If any of you have been with us here at SLRL within my ‘tenure’, you’ll probably know that I am rarely short for words, though I always listen first. And when I’m silent and listening, it’s usually because I’m trying to synthesize and soak up information I’ve never been exposed to, or that I’d like to be able to grasp wholly. I’m an absolute information whore.
Being that way, it’s more on the rare side I come across pieces in the photo world that really grab attention, and the video featured here from Filmmaker IQ is one such. It’s a 13-minute long overview of camera sensor technology, and it’s absolutely fascinating, if not bordering on the very geeky. We’re speaking here about some of the quantum physics of film and digital sensors; Photons, electrons, measuring quantum particles smaller than the wavelength of visible light, and then making them work for us, and using them to tell a visual story.

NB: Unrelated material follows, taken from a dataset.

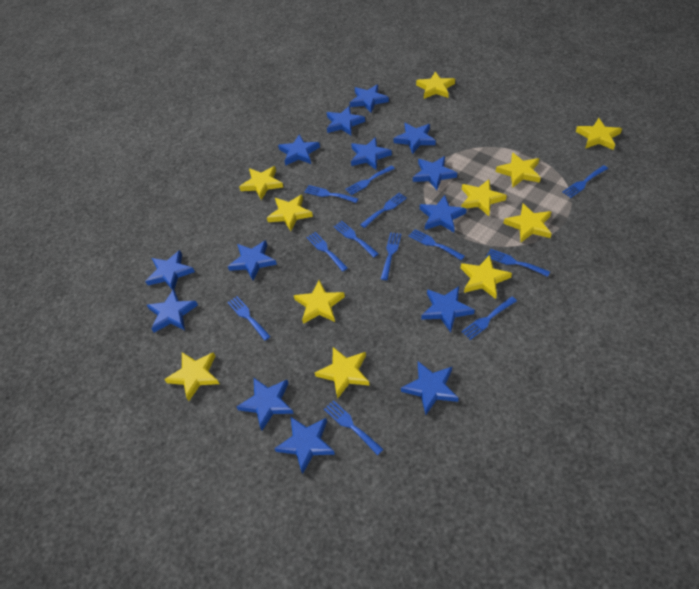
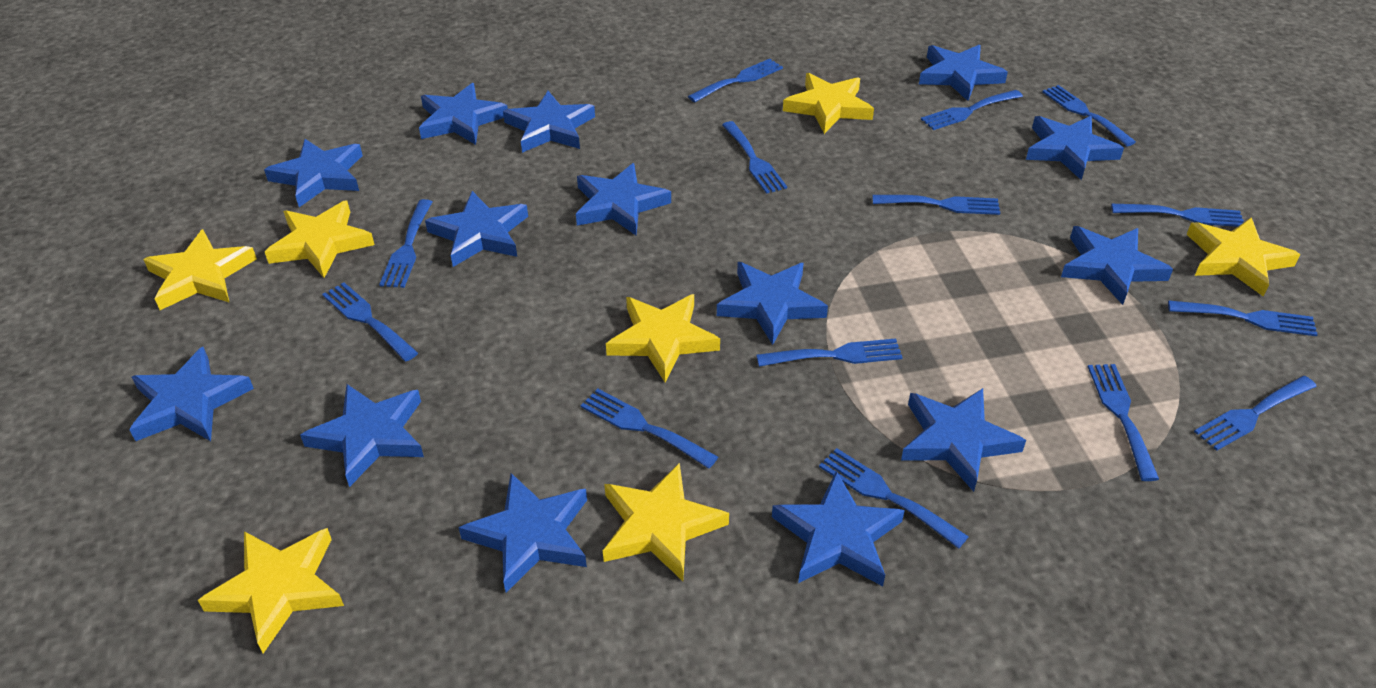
blue fork: 12 -> 14
yellow star: 11 -> 7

Every time we shoot, even something trivial with our iPhones, we’re utilizing some rather impressive tech, and I’d wager the lion’s share of those using this tech hasn’t a clue about how it works, or how it came about. That’s fine by the way, just like how if you ask a Formula 1 team engineer, he’ll tell you that the drivers really don’t know nearly as much about the science of it all as they do, but they are still incredible users of the tech.

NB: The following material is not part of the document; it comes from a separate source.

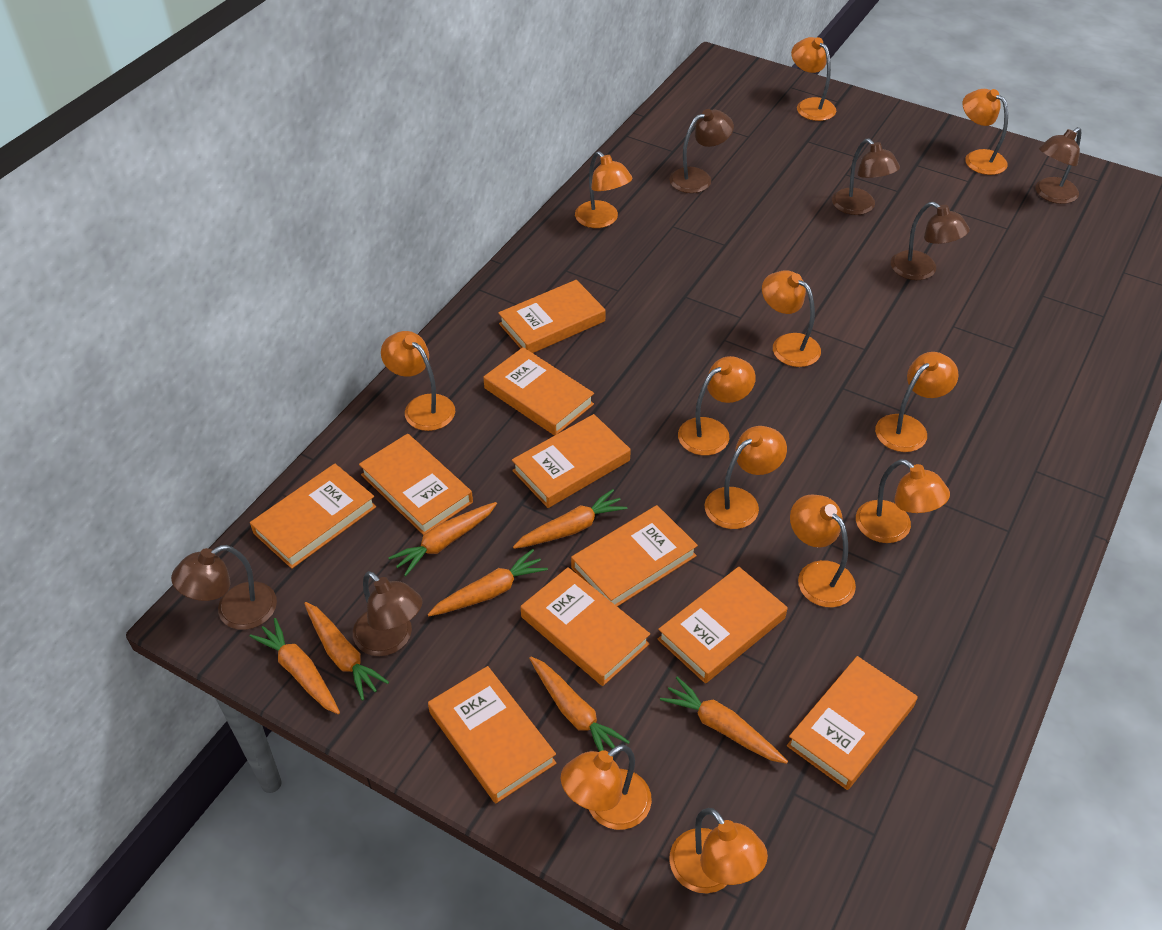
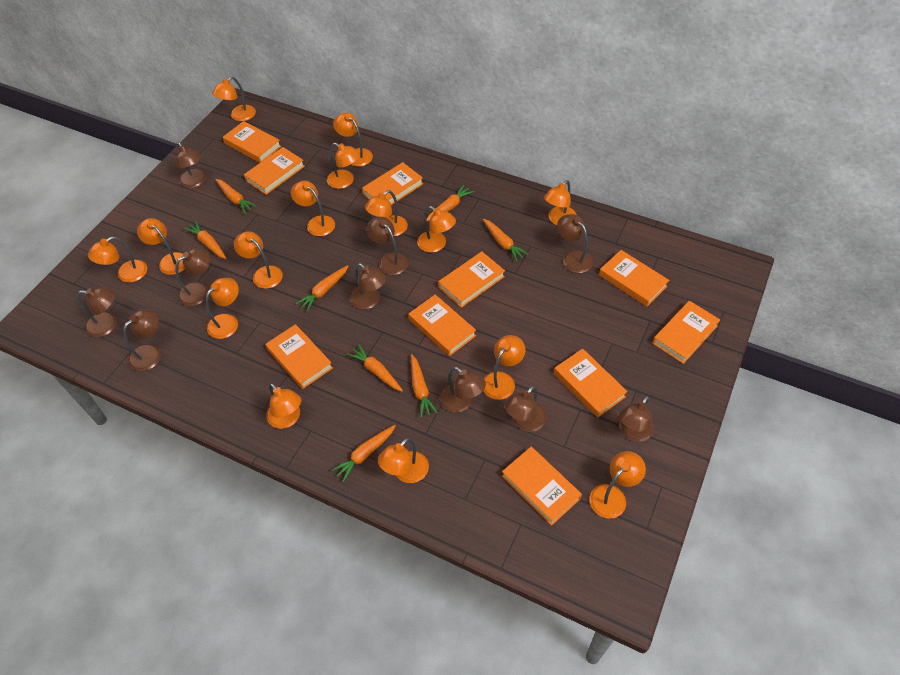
brown lamp: 6 -> 10
orange carrot: 7 -> 8
orange lamp: 12 -> 15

And so it is with us photographers, that we don’t need to know about the mountains of data hidden under our touchscreens and lenses to make our cameras work. Knowing a bit more though, will likely illicit some more appreciation. This short video actually breaks down some of the key differences between terms that we all hear, such as how CCDs vs. CMOS sensors work, and that may give you a better understanding of the camera market and which is better for you.

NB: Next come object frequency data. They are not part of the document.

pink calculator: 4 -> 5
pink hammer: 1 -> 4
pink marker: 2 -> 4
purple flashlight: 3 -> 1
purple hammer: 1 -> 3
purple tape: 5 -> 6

It probably merits saying here, however, that what you’ll watch here may not make you a better shooter, but at least one that’s better informed, which may help you make better shooting and even purchasing decisions. I mean, do you really need to know how it was possible to get a whole set of photodiodes to create an image for us? Probably not, but it may very well be useful to pull out at a cocktail party when wanting to be left alone. But really, I think a little bit of appreciation goes a long way.